Lincoln Park has quite open, flat areas on the north and rolling, forested land on the south and west. It is one of the most heavily used parks in the district, with various passive and active amenities.
Residents describe Lincoln park as a lovely park setting with a good-sized playground, a fountain, a pond, a little bridge, hills, and walking trails.
Lincoln Park is an 88-acre tract on Springfield’s north side added to the park district in 1905, and it is one of the historic parks built as the terminus of the city trolley line. Its form and numerous elements date back to the time of its inception.
Sangamon Avenue is on the north, Black Avenue is on the south, 5th Street is on the east, 1st Street is on the west, and Calvary cemetery and Oak Ridge are on the west. Established residential communities surround the park, bordered to the northeast by the State Fairgrounds and to the southeast by Springfield College and Ursuline Academy High School.

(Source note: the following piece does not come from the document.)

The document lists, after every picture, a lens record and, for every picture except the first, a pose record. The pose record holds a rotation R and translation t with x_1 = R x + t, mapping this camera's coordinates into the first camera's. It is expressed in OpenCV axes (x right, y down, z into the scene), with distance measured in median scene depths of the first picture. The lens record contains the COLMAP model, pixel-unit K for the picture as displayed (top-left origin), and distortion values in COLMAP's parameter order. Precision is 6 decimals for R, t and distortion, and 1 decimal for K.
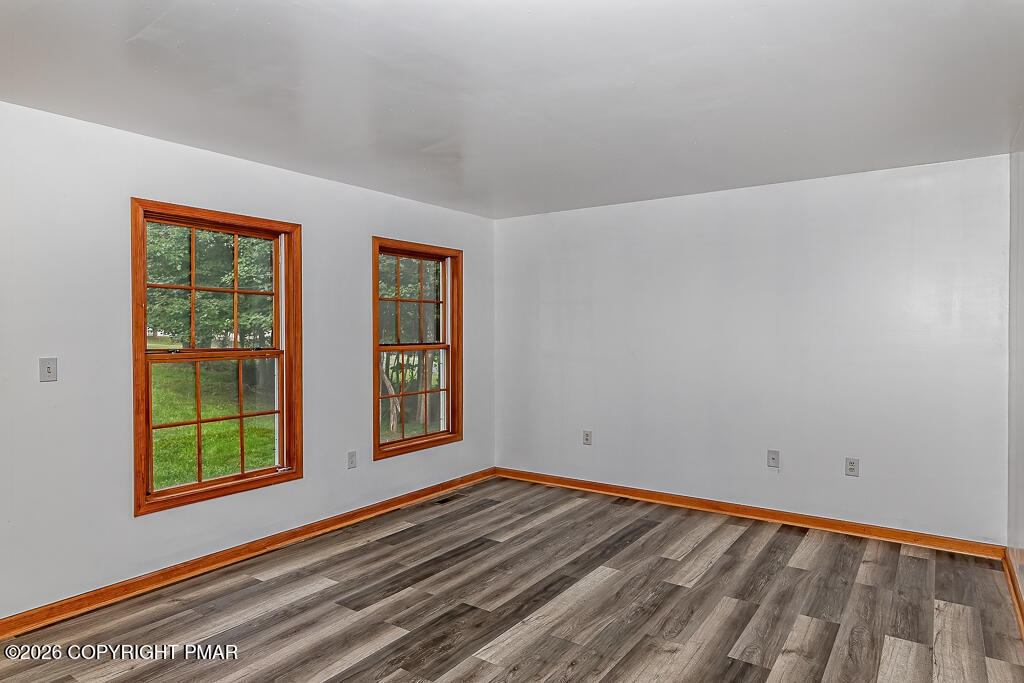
lens RADIAL K [[621.0, 0, 517.2], [0, 621.0, 348.9], [0, 0, 1]] dist [0.002086, 0.001953]
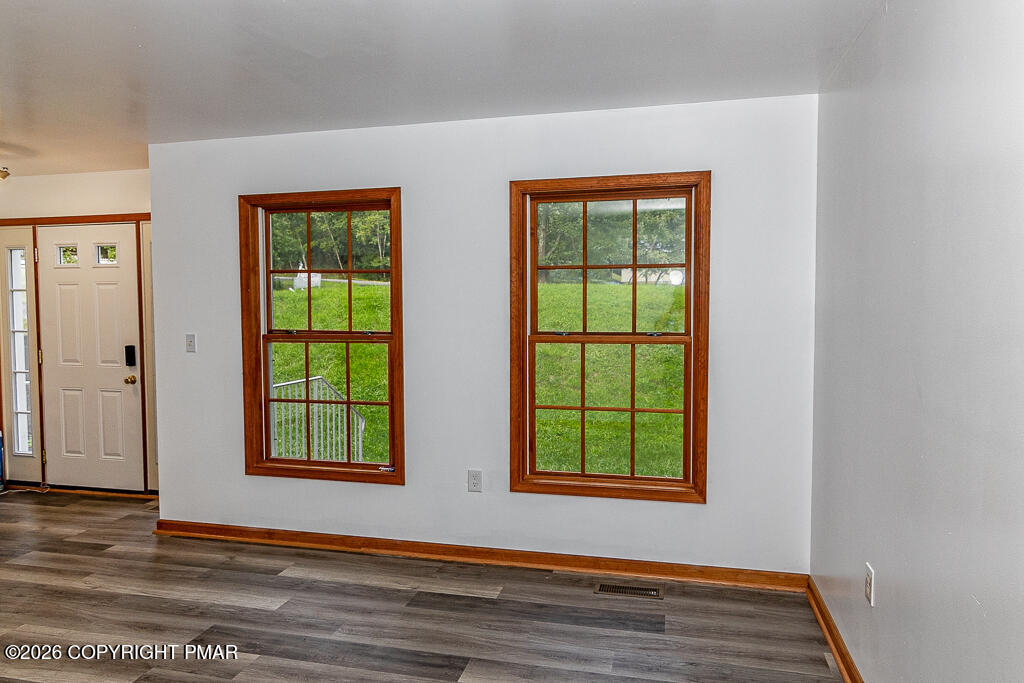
lens RADIAL K [[662.8, 0, 556.2], [0, 662.8, 340.3], [0, 0, 1]] dist [0.002247, 0.001886]
pose [[0.351165, 0.045281, -0.935218, 0.529062], [-0.024874, 0.998929, 0.039026, -0.029795], [0.935983, 0.009558, 0.351915, 0.804386]]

Of all the parks in the district, Lincoln Park has the most sports-oriented facilities. Running, walking, bicycling, school district cross-country, and training all take place on the trails, roadway network, and open space. You can find a soccer field, three tennis courts, six ball diamonds, twenty-one horseshoe courts, and three shuffleboard courts can be found in the park’s northern part.
The Nelson Recreation Center, which is also in this region, has two indoor ice rinks, an outdoor pool, special events, restrooms, and a concession area. A picnic area with shades, a small bandstand, and a vast playground in the southern part of the building.
The old stone pavilion is located on a hillside in the park’s southern part. Find a lagoon bridged by an ancient stone bridge to the south. The bridge provides a lovely setting for pedestrian strolling, photography, and other activities. Nearby, there is a tiny playground. The lagoon is surrounded by a disc golf course that stretches to the open grasslands to the south. If you walk around, you will find a second disc golf course.
The Springfield City Railroad Company controlled Oak Ridge Park sold to the newly formed Springfield Pleasure Driveway and Park District. It was formerly known as North Park but was renamed Lincoln Park after the nearby cemetery, which houses Abraham Lincoln’s ultimate burial place. Lincoln Park was named the prettiest road in central Illinois in 1905. It was named after Abraham Lincoln, the 16th president of the United States and a Springfield native.
Inner arcs allow access to many parking sites and recreational facilities, and car access is provided from each of the neighboring streets into the park. Pedestrians share the road and also use the park’s sidewalks. Flower beds and a fountain enhance the park’s northeast frontage. Nearby is a street-tree arboretum.